If you had a matrix of values, where rows were independent of one another and values in each row conformed to the usual t-test assumptions, you might use the genefilter package rowttests() function.

> m <- matrix(rnorm(2667 * 16), nrow=2667, dimnames=list(NULL, LETTERS[1:16]))
> f <- factor(c(rep("Control", 11), rep("Treatment", 5)))
> ttests <- rowttests(m, f)
> head(ttests)
    statistic          dm     p.value
1 -3.73436323 -1.56396205 0.002221023
2  0.33806524  0.22477913 0.740330027
3  0.57756344  0.38064961 0.572731198
4  1.56461409  0.90778264 0.139990940
5 -0.07785181 -0.04329018 0.939047670
6 -0.80640959 -0.36288556 0.433492328

HOWEVER, your rows are not independent and individual rows do not follow the assumptions of standard t-tests; the above approach will be under-powered and result in inflated false discovery rate. Fortunately, you can 'stand on the shoulders of giants' and benefit from sophisticated understanding of microarrays. I used the GEOquery package to retrieve the data, and the limma package for analysis.

library(GEOquery)
library(limma)

I retrieved the data using getGEO(). This returns a list of experiments, although in the present case there is only one experiment.
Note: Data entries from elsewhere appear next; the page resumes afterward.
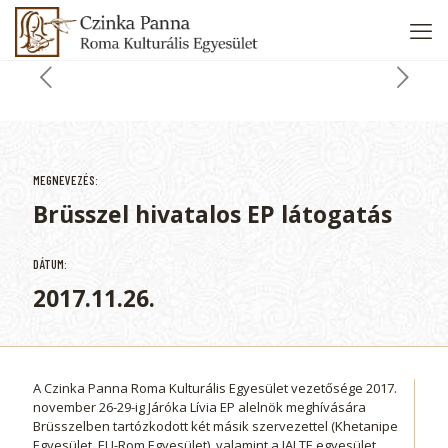
MEGNEVEZÉS:
Brüsszel hivatalos EP látogatás
DÁTUM:
2017.11.26.
A Czinka Panna Roma Kulturális Egyesület vezetősége 2017.
november 26-29-ig Járóka Lívia EP alelnök meghívására
Brüsszelben tartózkodott két másik szervezettel (Khetanipe
Egyesület, EU-Rom Egyesület), valamint a JALTE egyesület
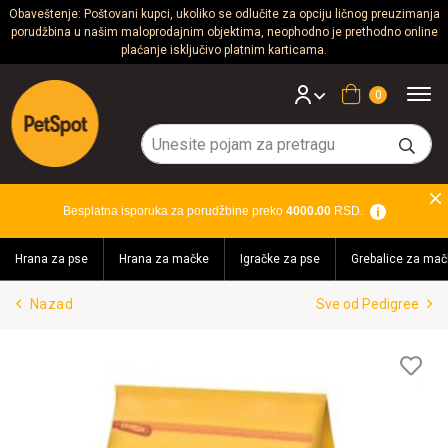
Obaveštenje: Poštovani kupci, ukoliko se odlučite za opciju ličnog preuzimanja
porudžbina u našim maloprodajnim objektima, neophodno je prethodno online
Psi
plaćanje isključivo platnim karticama.
Mačke
Korpa
Glodari
Ptice
Besplatna isporuka za porudžbine preko
4000.00
RSD.
Akvaristika
Hrana za pse
Hrana za mačke
Igračke za pse
Grebalice za mač
Teraristika
Nazad
Sve od Pedigree
Brendovi
Blog
Lis
želj
Akcija!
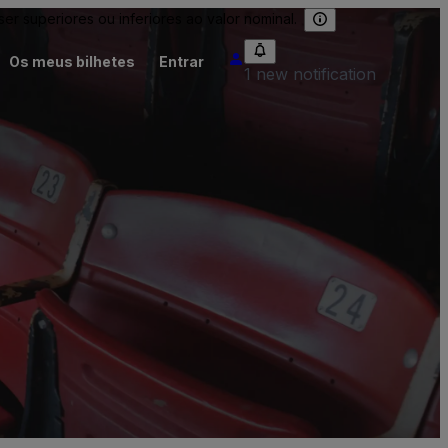
 superiores ou inferiores ao valor nominal.
Os meus bilhetes
Entrar
1 new notification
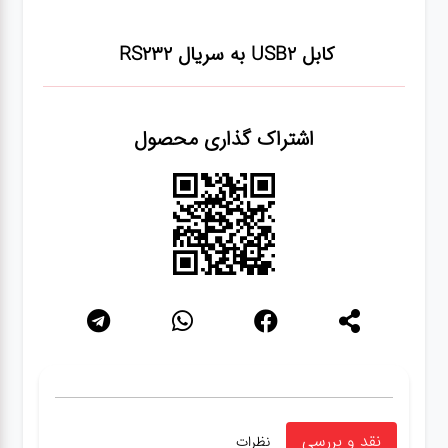
شبکه
کابل USB2 به سریال RS232
کابل
اشتراک گذاری محصول
انواع
فن
پرینتر
و اسکنر
موبایل
مانیتور
نقد و بررسی
نظرات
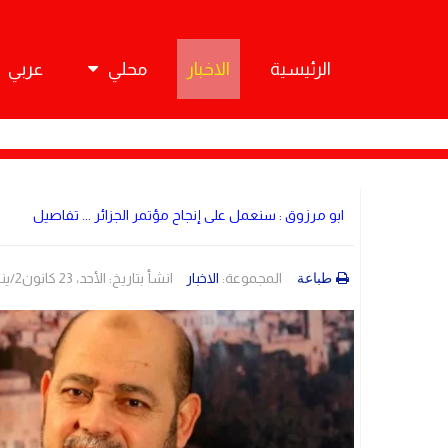
الرئيسية
الاخبار
محلي
عربي
ابو مرزوق : سنعمل على إنجاح مؤتمر الجزائر ... تفاصيل
المجموعة:
الاخبار
انشأ بتاريخ: الأحد، 23 كانون2/يناير 2022 14:22
طباعة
> gse_list = getGEO("GSE53179")
> class(gse_list)
[1] "list"
> names(gse_list)
[1] "GSE53179_series_matrix.txt.gz"
> gse = gse_list[["GSE53179_series_matrix.txt.gz"]]
> class(gse)
[1] "ExpressionSet"
attr(,"package")
[1] "Biobase"

I took a look at the 'pData' (description of sample phenotypes) of the expression set

> View(pData(gse))

and guessed that you were interested in the characteristics_ch1.1 column. I specified the statistical model I'd like to apply (care needs to be taken here!)

> design = model.matrix(~characteristics_ch1.1, pData(gse))

and then let limma fit the statistical model to each gene

> fit = lmFit(gse, design)  ## THIS STEP IS NOT CORRECT!

Finally, I assessed statistical significance and generated a 'top table' of differentially expressed miRNAs.

> topTable(eBayes(fit))

I do not have to use an ExpressionSet in lmFit(); I could have used a matrix() of expression values and created the design matrix from any factor or factors describing the allocation of samples (matrix columns) to treatment groups. Getting the matrix of expression values from files downloaded from GEO, or from some other source, takes some level of R knowledge.

HOWEVER, returning to the lmFit() step, the help page for lmFit says that the expression values should be log-ratios or log-values of expression, and the general assumption is that these have been pre-processed (possibly background corrected and normalized) in a standard microarray work flow. But when I look at the distribution of expression values

> range(exprs(gse))
[1]    -18.59629 431352.00000
> hist(exprs(gse))
> table(exprs(gse) < 0)

FALSE  TRUE 
22099 19757

it's clear that I do not have log ratios or log values of expression (the range is too large for log-ratios, and in addition log values would be strictly positive). So you will have to explore the provenance of the data, identify how it was processed before adding to GEO, and from there determine what remedial steps are required. If the data have been pre-processed in a reasonable manner there may be a simple transformation of the data that makes it appropriate for analysis in limma. On the other hand it may be that the provenance of the data is not clear, or the steps taken inappropriate or sub-optimal. You might then start from the supplementary files included with the GEO record, do your own pre-processing, and then use limma as above. A starting point for a new analysis might be this article and associated package, but I am not an expert in the analysis of miRNAs.